A Misinformation Blitz

A little over a month after his nonprofit received $35,000 from the campaign, and just a few days after being privately invited by New Approach to a coalition meeting, Davis lambasted the ballot question in a public presentation to “more than 60 lawmakers and staff,” and his organization published an op-ed attacking the measure the next day. His criticism focused on inadequate decriminalization and “the regulatory structure of the program,” which he implied were consequences of his exclusion from the drafting process.

In reality, Davis himself was significantly responsible for the measure as written, particularly the parts he ostensibly took most issue with. In his correspondence with New Approach, he had been specifically encouraged to provide “feedback on any aspects” of the “decrim/home cultivation language,” and he was asked explicitly if “[he] and the [grassroots] coalition have thoughts about” what regulatory agency would be most appropriate. Rather than replying with substantive policy feedback, Davis had answered “our top priority is community education. Modest, home growing (microdosing) excites volunteers vis a vis An Act Relative to Plant Medicine and the six cities we’ve decriminalized.” As previously mentioned, Question 4’s decriminalization provisions were more far reaching than those in An Act Relative to Plant Medicine, and Davis’s nonprofit had endorsed the final version of the measure on August 2, 2023.

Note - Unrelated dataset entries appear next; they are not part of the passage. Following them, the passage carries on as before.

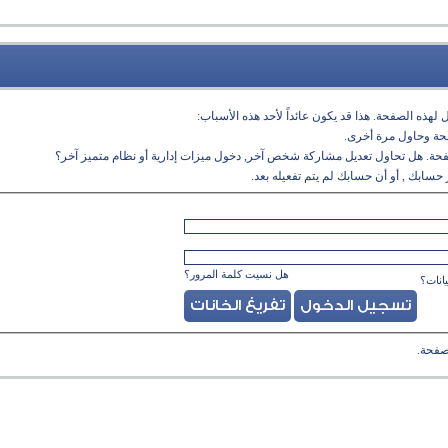
لهذه الصفحة. هذا قد يكون عائداً لأحد هذه الأسباب:
فحة وحاول مرة أخرى.
فحة. هل تحاول تعديل مشاركة شخص آخر, دخول ميزات إدارية أو نظام متميز آخر؟
حسابك , أو أن حسابك لم يتم تفعيله بعد.
هل نسيت كلمة المرور؟
انات؟
صفحة.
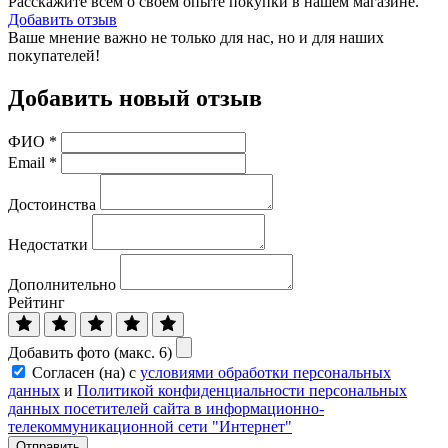
Расскажите всем о своем опыте покупки в нашем магазине.
Добавить отзыв
Ваше мнение важно не только для нас, но и для наших
покупателей!
Добавить новый отзыв
ФИО
*
Email
*
Достоинства
Недостатки
Дополнительно
Рейтинг
Добавить фото (макс. 6)
Согласен (на) с
условиями обработки персональных
данных
и
Политикой конфиденциальности персональных
данных посетителей сайта в информационно-
телекоммуникационной сети "Интернет"
Отправить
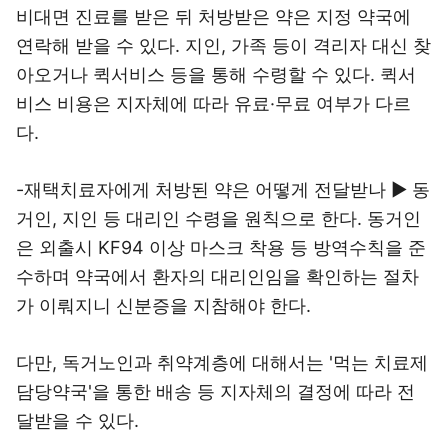
비대면 진료를 받은 뒤 처방받은 약은 지정 약국에
연락해 받을 수 있다. 지인, 가족 등이 격리자 대신 찾
아오거나 퀵서비스 등을 통해 수령할 수 있다. 퀵서
비스 비용은 지자체에 따라 유료·무료 여부가 다르
다.
-재택치료자에게 처방된 약은 어떻게 전달받나 ▶ 동
거인, 지인 등 대리인 수령을 원칙으로 한다. 동거인
은 외출시 KF94 이상 마스크 착용 등 방역수칙을 준
수하며 약국에서 환자의 대리인임을 확인하는 절차
가 이뤄지니 신분증을 지참해야 한다.
다만, 독거노인과 취약계층에 대해서는 '먹는 치료제
담당약국'을 통한 배송 등 지자체의 결정에 따라 전
달받을 수 있다.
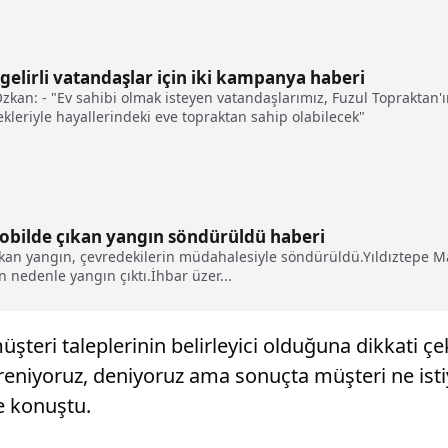
gelirli vatandaşlar için iki kampanya haberi
kan: - "Ev sahibi olmak isteyen vatandaşlarımız, Fuzul Topraktan'
leriyle hayallerindeki eve topraktan sahip olabilecek"
mobilde çıkan yangın söndürüldü haberi
ıkan yangın, çevredekilerin müdahalesiyle söndürüldü.Yıldıztepe Ma
 nedenle yangın çıktı.İhbar üzer...
eri taleplerinin belirleyici olduğuna dikkati çek
eniyoruz, deniyoruz ama sonuçta müşteri ne isti
e konuştu.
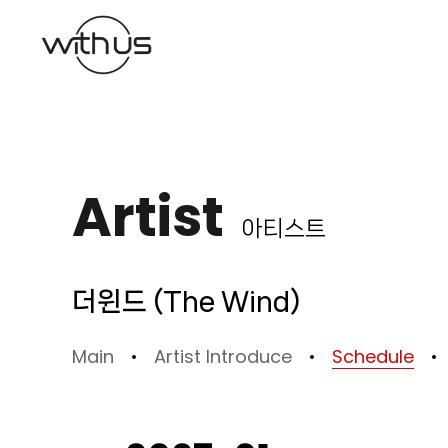
본문바로가기
Artist
아티스트
더윈드 (The Wind)
Main
Artist Introduce
Schedule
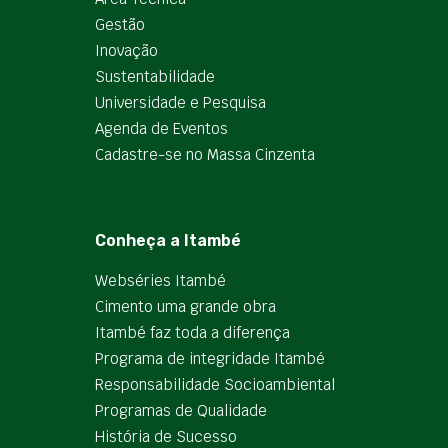
Gestão
Inovação
Sustentabilidade
Universidade e Pesquisa
Agenda de Eventos
Cadastre-se no Massa Cinzenta
Conheça a Itambé
Webséries Itambé
Cimento uma grande obra
Itambé faz toda a diferença
Programa de integridade Itambé
Responsabilidade Socioambiental
Programas de Qualidade
História de Sucesso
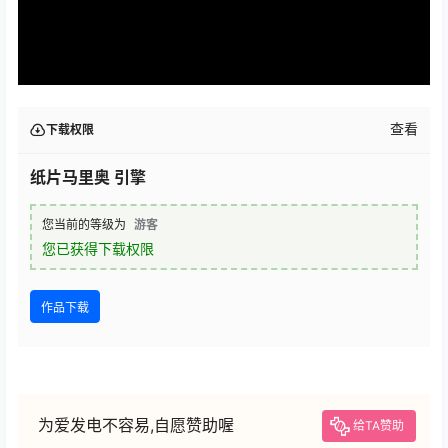
查看
下载权限
纸片马里奥 引擎
您当前的等级为
游客
您已获得下载权限
作品下载
为爱发电不容易,自愿赞助喔
给TA赞助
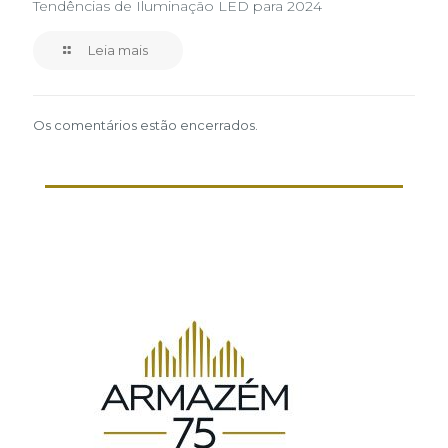
Tendências de Iluminação LED para 2024
Leia mais
Os comentários estão encerrados.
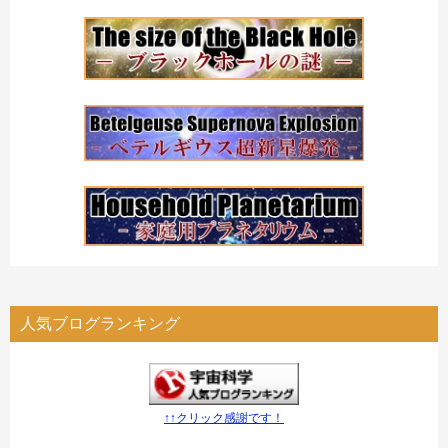
人気ブログランキング
↑↑クリック感謝です！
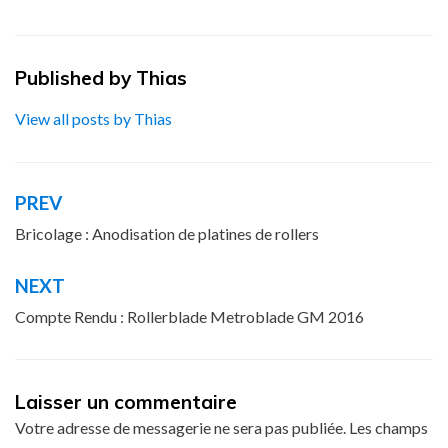
Published by
Thias
View all posts by Thias
PREV
Navigation
de
Bricolage : Anodisation de platines de rollers
l’article
NEXT
Compte Rendu : Rollerblade Metroblade GM 2016
Laisser un commentaire
Votre adresse de messagerie ne sera pas publiée.
Les champs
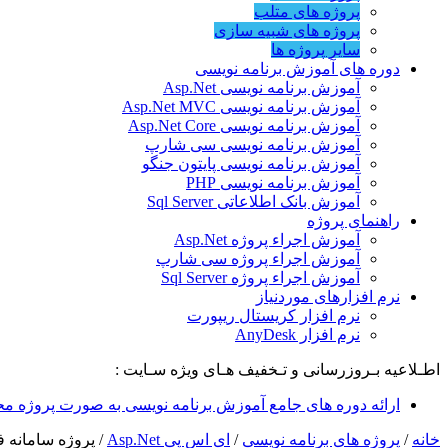
پروژه های متلب
پروژه های شبیه سازی
سایر پروژه ها
دوره های آموزش برنامه نویسی
آموزش برنامه نویسی Asp.Net
آموزش برنامه نویسی Asp.Net MVC
آموزش برنامه نویسی Asp.Net Core
آموزش برنامه نویسی سی شارپ
آموزش برنامه نویسی پایتون جنگو
آموزش برنامه نویسی PHP
آموزش بانک اطلاعاتی Sql Server
راهنمای پروژه
آموزش اجراء پروژه Asp.Net
آموزش اجراء پروژه سی شارپ
آموزش اجراء پروژه Sql Server
نرم افزارهای موردنیاز
نرم افزار کریستال ریپورت
نرم افزار AnyDesk
اطـلاعیه بـروزرسانی و تـخفیف هـای ویژه سـایت :
ارائه دوره های جامع آموزش برنامه نویسی به صورت پروژه مح
خانه
/
پروژه های برنامه نویسی
/
ای اس پی Asp.Net
/
پروژه سامانه فروش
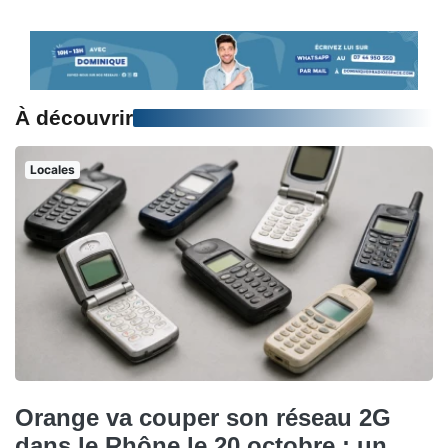
À découvrir
Locales
Orange va couper son réseau 2G
dans le Rhône le 20 octobre : un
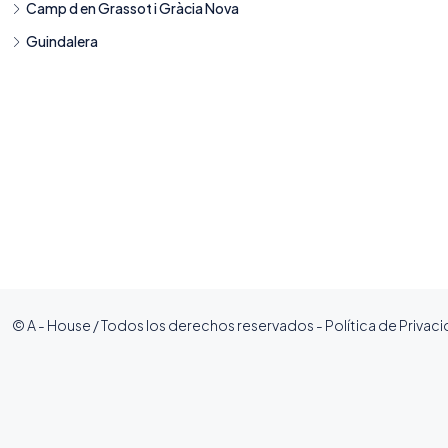
Camp d en Grassot i Gràcia Nova
Guindalera
© A - House / Todos los derechos reservados -
Política de Privac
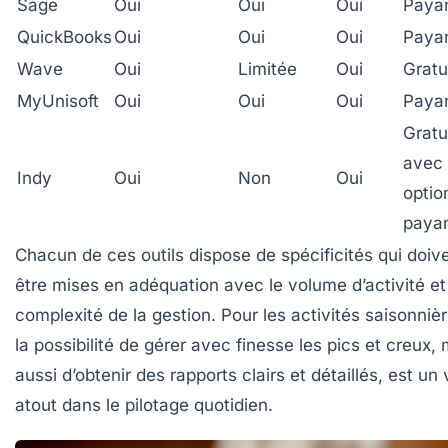
Sage
Oui
Oui
Oui
Paya
QuickBooks
Oui
Oui
Oui
Paya
Wave
Oui
Limitée
Oui
Gratu
MyUnisoft
Oui
Oui
Oui
Paya
Gratu
avec
Indy
Oui
Non
Oui
optio
paya
Chacun de ces outils dispose de spécificités qui doiv
être mises en adéquation avec le volume d’activité et
complexité de la gestion. Pour les activités saisonnièr
la possibilité de gérer avec finesse les pics et creux,
aussi d’obtenir des rapports clairs et détaillés, est un 
atout dans le pilotage quotidien.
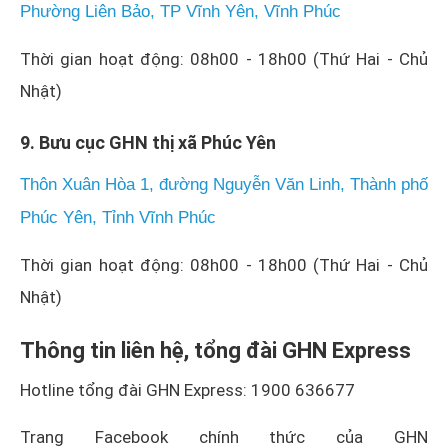
Phường Liên Bảo, TP Vĩnh Yên, Vĩnh Phúc
Thời gian hoạt động: 08h00 - 18h00 (Thứ Hai - Chủ
Nhật)
9. Bưu cục GHN thị xã Phúc Yên
Thôn Xuân Hòa 1, đường Nguyễn Văn Linh, Thành phố
Phúc Yên, Tỉnh Vĩnh Phúc
Thời gian hoạt động: 08h00 - 18h00 (Thứ Hai - Chủ
Nhật)
Thông tin liên hệ, tổng đài GHN Express
Hotline tổng đài GHN Express: 1900 636677
Trang Facebook chính thức của GHN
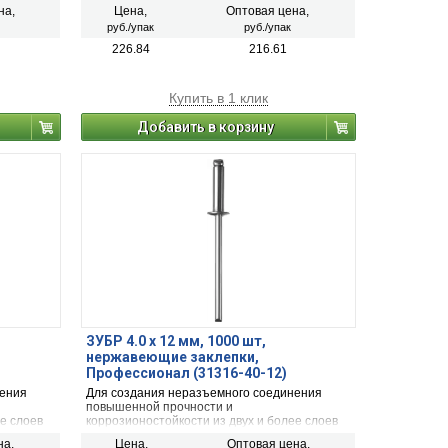
ка
материалов с помощью заклепочника
на,
Цена,
Оптовая цена,
руб./упак
руб./упак
226.84
216.61
Купить в 1 клик
Добавить в корзину
ЗУБР 4.0 x 12 мм, 1000 шт,
нержавеющие заклепки,
Профессионал (31316-40-12)
нения
Для создания неразъемного соединения
повышенной прочности и
е слоев
коррозионостойкости из двух и более слоев
ка
материалов с помощью заклепочника
на,
Цена,
Оптовая цена,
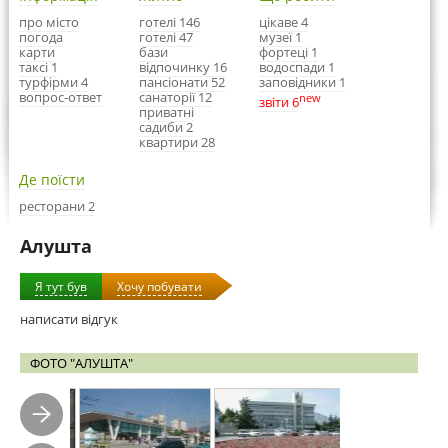
про місто
готелі 146
цікаве 4
погода
готелі 47
музеї 1
карти
бази
фортеці 1
таксі 1
відпочинку 16
водоспади 1
турфірми 4
пансіонати 52
заповідники 1
вопрос-ответ
санаторії 12
new
звіти 6
приватні
садиби 2
квартири 28
Де поїсти
ресторани 2
Алушта
Я тут був
Хочу побувати
написати відгук
ФОТО "АЛУШТА"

But rather than promptly correct the record, the campaign let Davis define the public narrative practically unopposed. As a consequence, Davis hammered the ballot question in major media outlets like The Boston Globe and WBUR month after month after month as, essentially, a poorly-written, out-of-touch cash grab pitting locals against an out-of-state PAC. Simultaneously, he organized on-the-ground opposition to the campaign, using his nonprofit volunteers to disrupt signature gathering, to canvass against the measure, and to encourage lawmakers and state organizations, including the Massachusetts Psychiatric Society, the Massachusetts Medical Society, the Massachusetts Fraternal Order of Police, the Massachusetts Municipal Association, and multiple other organizations, to oppose the ballot question.

Bay Staters for Natural Medicine’s talking points were subsequently incorporated into opposition statements from:

· The Massachusetts College of Emergency Physicians (MACEP): “MACEP would support decriminalization over legalization.”